In a seven-year battle over copyright infringement and commercial software piracy, Daniel J. Tobin, a Ballard Spahr litigation partner, continues representing Solers Inc., an Arlington-Va.-based defense contractor, in a District of Columbia court. Solers is defending itself against claims made by the Software & Information Industry Association (SIIA), a Washington-based trade group that polices corporate software piracy and calls itself "the principal trade association for the software and digital content industries."

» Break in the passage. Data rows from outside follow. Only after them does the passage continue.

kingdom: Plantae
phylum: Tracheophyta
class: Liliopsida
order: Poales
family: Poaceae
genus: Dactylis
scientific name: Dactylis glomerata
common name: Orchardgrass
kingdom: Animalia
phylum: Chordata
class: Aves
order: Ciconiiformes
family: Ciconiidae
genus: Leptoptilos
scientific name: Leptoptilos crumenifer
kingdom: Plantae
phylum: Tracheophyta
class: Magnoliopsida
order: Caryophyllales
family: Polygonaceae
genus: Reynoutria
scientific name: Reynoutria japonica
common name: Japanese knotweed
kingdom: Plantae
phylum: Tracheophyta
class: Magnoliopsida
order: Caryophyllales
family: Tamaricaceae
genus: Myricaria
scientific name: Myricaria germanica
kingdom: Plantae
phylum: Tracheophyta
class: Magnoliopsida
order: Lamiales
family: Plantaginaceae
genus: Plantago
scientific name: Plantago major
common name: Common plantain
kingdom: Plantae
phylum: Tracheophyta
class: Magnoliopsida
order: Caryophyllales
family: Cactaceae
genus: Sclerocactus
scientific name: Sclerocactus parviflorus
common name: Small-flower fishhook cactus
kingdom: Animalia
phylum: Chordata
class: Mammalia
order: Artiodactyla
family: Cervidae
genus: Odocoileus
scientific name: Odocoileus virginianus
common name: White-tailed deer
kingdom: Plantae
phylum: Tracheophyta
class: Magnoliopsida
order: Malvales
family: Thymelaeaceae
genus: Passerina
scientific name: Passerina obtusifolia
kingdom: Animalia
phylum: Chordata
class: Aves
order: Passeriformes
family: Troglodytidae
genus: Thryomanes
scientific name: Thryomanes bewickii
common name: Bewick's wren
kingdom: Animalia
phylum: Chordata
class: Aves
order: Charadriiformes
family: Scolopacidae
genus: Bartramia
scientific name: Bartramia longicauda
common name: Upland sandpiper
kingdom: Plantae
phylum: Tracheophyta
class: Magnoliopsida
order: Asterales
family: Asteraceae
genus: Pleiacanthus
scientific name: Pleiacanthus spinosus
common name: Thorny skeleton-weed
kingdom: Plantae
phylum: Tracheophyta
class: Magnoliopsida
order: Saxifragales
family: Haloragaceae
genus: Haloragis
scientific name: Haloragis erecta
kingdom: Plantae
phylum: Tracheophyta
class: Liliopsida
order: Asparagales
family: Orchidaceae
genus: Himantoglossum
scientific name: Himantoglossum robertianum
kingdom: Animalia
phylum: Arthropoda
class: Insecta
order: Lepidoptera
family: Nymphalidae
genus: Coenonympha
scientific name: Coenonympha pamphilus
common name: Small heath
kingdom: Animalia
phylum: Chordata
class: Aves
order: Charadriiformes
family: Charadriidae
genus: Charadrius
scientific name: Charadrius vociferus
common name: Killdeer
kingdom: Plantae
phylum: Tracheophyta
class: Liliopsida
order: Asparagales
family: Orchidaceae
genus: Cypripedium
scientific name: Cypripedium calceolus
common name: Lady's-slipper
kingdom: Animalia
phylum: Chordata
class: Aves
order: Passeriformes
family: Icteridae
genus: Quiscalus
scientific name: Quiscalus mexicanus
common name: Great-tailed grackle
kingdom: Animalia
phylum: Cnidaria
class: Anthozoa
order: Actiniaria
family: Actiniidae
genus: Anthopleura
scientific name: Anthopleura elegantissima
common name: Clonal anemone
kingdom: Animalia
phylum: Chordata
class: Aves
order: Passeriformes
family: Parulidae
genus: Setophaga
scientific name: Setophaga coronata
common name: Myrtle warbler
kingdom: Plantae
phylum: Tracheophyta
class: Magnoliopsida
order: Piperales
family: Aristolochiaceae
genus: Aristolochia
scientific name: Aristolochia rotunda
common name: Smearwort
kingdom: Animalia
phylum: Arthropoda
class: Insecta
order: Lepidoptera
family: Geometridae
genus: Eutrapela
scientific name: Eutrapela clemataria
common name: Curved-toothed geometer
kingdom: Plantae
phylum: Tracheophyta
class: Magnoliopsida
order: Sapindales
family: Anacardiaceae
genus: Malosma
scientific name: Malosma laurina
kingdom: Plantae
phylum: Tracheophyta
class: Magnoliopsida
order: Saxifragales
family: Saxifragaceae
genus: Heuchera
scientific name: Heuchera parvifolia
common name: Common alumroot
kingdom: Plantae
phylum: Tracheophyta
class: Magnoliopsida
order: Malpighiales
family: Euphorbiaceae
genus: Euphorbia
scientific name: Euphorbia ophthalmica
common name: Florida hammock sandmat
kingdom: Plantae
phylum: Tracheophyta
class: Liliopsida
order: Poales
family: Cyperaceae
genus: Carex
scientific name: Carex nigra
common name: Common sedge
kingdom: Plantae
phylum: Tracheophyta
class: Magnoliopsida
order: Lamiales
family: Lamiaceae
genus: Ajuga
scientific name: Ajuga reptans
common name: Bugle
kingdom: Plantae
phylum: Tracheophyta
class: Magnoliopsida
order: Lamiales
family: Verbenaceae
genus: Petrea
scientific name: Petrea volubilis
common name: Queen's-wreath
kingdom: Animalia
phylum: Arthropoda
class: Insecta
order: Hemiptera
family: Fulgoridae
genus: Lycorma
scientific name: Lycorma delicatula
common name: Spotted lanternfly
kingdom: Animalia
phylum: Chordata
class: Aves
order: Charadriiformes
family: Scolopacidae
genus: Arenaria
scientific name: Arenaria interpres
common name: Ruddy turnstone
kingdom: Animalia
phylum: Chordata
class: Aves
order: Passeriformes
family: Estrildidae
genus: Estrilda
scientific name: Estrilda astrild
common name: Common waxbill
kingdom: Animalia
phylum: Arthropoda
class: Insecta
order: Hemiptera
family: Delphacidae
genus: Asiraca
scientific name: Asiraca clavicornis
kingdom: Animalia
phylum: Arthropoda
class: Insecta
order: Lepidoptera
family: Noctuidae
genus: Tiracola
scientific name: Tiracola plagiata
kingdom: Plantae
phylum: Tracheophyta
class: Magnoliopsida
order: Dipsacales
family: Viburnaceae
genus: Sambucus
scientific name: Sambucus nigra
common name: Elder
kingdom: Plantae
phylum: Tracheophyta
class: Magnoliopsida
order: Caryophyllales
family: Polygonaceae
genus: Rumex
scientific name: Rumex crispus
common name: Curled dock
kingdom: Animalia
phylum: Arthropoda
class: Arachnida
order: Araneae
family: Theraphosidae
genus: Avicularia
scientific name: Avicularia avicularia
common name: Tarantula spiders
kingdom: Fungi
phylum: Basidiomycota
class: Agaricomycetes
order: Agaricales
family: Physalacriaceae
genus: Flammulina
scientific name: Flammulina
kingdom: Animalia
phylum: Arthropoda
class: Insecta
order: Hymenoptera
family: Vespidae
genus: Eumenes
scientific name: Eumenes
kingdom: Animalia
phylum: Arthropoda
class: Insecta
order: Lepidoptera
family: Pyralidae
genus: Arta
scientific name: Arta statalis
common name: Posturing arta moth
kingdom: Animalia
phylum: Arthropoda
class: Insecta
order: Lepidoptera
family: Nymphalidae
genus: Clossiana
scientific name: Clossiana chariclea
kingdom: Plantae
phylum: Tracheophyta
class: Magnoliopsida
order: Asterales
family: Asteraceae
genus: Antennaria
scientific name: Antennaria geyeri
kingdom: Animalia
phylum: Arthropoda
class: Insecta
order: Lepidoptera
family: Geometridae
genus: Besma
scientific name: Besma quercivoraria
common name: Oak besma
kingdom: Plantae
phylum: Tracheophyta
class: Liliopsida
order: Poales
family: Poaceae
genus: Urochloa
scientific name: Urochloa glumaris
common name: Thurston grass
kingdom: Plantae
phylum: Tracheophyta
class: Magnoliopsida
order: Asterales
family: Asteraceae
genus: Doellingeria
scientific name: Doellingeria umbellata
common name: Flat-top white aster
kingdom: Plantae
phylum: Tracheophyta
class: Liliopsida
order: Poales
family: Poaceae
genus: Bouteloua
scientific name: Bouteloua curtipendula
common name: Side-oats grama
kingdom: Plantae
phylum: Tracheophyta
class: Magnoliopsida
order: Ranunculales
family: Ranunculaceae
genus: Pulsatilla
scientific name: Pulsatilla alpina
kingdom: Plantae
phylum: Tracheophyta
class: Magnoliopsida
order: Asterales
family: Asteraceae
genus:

In the course of the legal battle over software piracy, "John Doe," the unnamed informant with the original "evidence" against Solers that spawned the SIIA's lawsuit, vanished—and court documents showed that the SIIA never tried to verify his identity nor to locate him until 2010, when Solers' suit against him was returned to Superior Court in Washington, D.C. Mr. Tobin expressed anger, stating that the SIIA's disclosures proved it lacked standards for verifying tips given by anonymous sources: "It didn't seem the SIIA did any vetting of this source. It was a 'shoot first, ask questions later' policy."

"Clearly he's an Internet troll," Mr. Tobin said of John Doe. Solers Inc.'s case against John Doe could drag on for several more years. Mr. Tobin said: "It's certainly been an interesting ride. And the case isn't over."